■ Directions for this task
Translate this sentence from the essay below on the anti-nuclear tent camp in front of METI into Spanish: "As the building of the nuclear power plant began at the start of 2011, the earthquake and nuclear meltdown of Fukushima Daiichi shook the land and forced the construction plans to be put on hold once again."

■ Selected extract
Musings on the covert operation

Translated by Ashley Guest

Steffi Richter

The tents before their forced removal, August 6th 2016

Source: IWJ http://iwj.co.jp/wj/open/archives/326651 (The tents before their forced removal, August 6th 2016)


Commemorating the first anniversary of the day on which north east Japan was struck by a threefold disaster, “The Wall Street Journal” released an online article on the 10 March 2012 entitled “March 11, One Year On: Occupy METI”. At the beginning, the journalist Obe Mitsuru describes a scene, in which a “shaky tent”, decorated with colorful placards and banners demanding Japan’s withdrawal from the nuclear energy program, stands on the corner in front of the comparatively mighty Ministry of Economy, Trade and Industry (METI) in Kasumigaseki, the administrative district in Tôkyô. Obe segues into the main part of his article with the heading “Welcome to ‘Occupy METI’, Japan’s take on Occupy Wall Street” (OWS). http://blogs.wsj.com/japanrealtime/2012/03/10/march-11-one-year-on-occupy-meti/

Since then two other tents have joined the first and are proving to be in no way “shaky”. The consideration that ‘Occupy METI’ was inspired by OWS, however, can be deliberated more precisely, in that the title, which appeared sometime later on, is very much linked to the events in New York in Autumn 2011. The occupation of the space in front of the METI, which has very close ties to the nuclear industry, was already underway on 11 September, a few days before that of the OWS on 17 September. Various other protests were also taking place on 11 September, which marks the sixth month anniversary of “3.11.”: A human chain successfully encircled the METI; a Genpatsu Yamero Protest (“Stop the Nukes”) and a subsequent demonstration, in which around 20,000 people took part was organized in the sub-center Shinjuku; and four youths began a hunger strike in front of the METI under the slogan “Think about the future”. They came especially from Kaminoseki (Yamaguchi prefecture), where opponents of nuclear power have managed to prevent the construction of a nuclear power plant, which should have been built across from the Island Iwaishima, next to one of the Japan’s most beautiful inland seas (Setonaikai), at the start of the 1980s. As the building of the nuclear power plant began at the start of 2011, the earthquake and nuclear meltdown of Fukushima Daiichi shook the land and forced the construction plans to be put on hold once again. The energy plan of the current national-conservative LDP Government under Abe Shinzô, which lists nuclear power as a fundamental energy source for the future (20-21% by 2030), indicates that the planning for the power plant is still on the cards.

Fuchigami Tarô 渕上太郎 (*1942) remembers (cf. Oguma 2013: pp.79-82) how the idea suddenly came to him and a few other links in the human chain, not to go their separate ways after the demonstration, but to stay together and create a necessary environment with which they could encourage continuity in the anti-nuclear movement. So on the evening of the same day, on the aforementioned corner, a large tent measuring six tsubo (an ample 18m²) was pitched beside the four young people, with whom they effectively have a familial bond. The youths persevered a total of ten days until 19. September, while the considerably older “Campers” – including former Activists (like Fuchigami), who protested against the security treaty with the USA and whose experience of radical and social protest extends back into the 1960s and 1970s, decided to stay after consultations and negotiations with METI-officials, and after applying for permission to use the official grounds. “In this way, the campsite in front of the METI in Kasumigaseki, right in the middle of the capital city, where all the ministries and authorities stand back to back, was transformed into a declaration will of the opponents of nuclear power: against TEPCO, the perpetrator of the damage at Fukushima Daiichi, and against METI as a representative of the state.” (80) A good overall view of the area, in which the Tento Hiroba is situated – a busy crossroads, first and foremost frequented by businessmen and officials – is given in the short video clip entitled “voicesofprotest”, accessible on YouTube https://www.youtube.com/watch?v=WcMag_O45Tc. The official name of the campsite is Datsu/Han-genpatsu keisanshô-mae tento hiroba (in short: Tento Hiroba): “Campsite in front of the METI against nuclear power/for the withdrawal from the nuclear program”.

■ Extracted records

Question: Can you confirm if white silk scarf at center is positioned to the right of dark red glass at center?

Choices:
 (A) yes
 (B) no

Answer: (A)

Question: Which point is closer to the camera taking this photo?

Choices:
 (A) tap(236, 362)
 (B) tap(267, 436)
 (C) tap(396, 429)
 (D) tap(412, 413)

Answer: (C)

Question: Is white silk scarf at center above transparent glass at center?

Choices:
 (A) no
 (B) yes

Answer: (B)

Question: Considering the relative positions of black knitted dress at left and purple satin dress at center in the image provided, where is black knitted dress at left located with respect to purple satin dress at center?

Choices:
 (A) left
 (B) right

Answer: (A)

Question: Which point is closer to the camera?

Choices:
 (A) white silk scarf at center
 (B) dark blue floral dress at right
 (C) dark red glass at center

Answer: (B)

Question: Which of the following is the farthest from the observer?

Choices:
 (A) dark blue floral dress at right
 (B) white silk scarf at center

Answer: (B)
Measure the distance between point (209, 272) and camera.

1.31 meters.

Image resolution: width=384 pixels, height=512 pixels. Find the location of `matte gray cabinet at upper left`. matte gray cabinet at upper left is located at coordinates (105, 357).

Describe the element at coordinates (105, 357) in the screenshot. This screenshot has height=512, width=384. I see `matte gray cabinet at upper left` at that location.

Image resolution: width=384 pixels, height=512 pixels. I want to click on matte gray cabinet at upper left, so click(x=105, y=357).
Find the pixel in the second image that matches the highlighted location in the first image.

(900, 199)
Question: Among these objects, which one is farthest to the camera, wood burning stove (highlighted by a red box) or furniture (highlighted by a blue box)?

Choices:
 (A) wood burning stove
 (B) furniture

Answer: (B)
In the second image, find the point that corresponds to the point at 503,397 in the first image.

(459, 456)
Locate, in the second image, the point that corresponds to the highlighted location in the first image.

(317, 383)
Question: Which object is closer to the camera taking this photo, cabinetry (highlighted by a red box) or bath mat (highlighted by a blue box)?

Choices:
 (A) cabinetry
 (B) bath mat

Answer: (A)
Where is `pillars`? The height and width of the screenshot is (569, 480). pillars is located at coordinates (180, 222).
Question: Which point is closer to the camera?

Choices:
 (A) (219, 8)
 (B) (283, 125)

■ Solution to this exercise
Cuando comenzó la construcción de la central nuclear a principios de 2011, el terremoto y la fusión nuclear de Fukushima Daiichi sacudieron el país y obligaron a suspender una vez más los planes de construcción.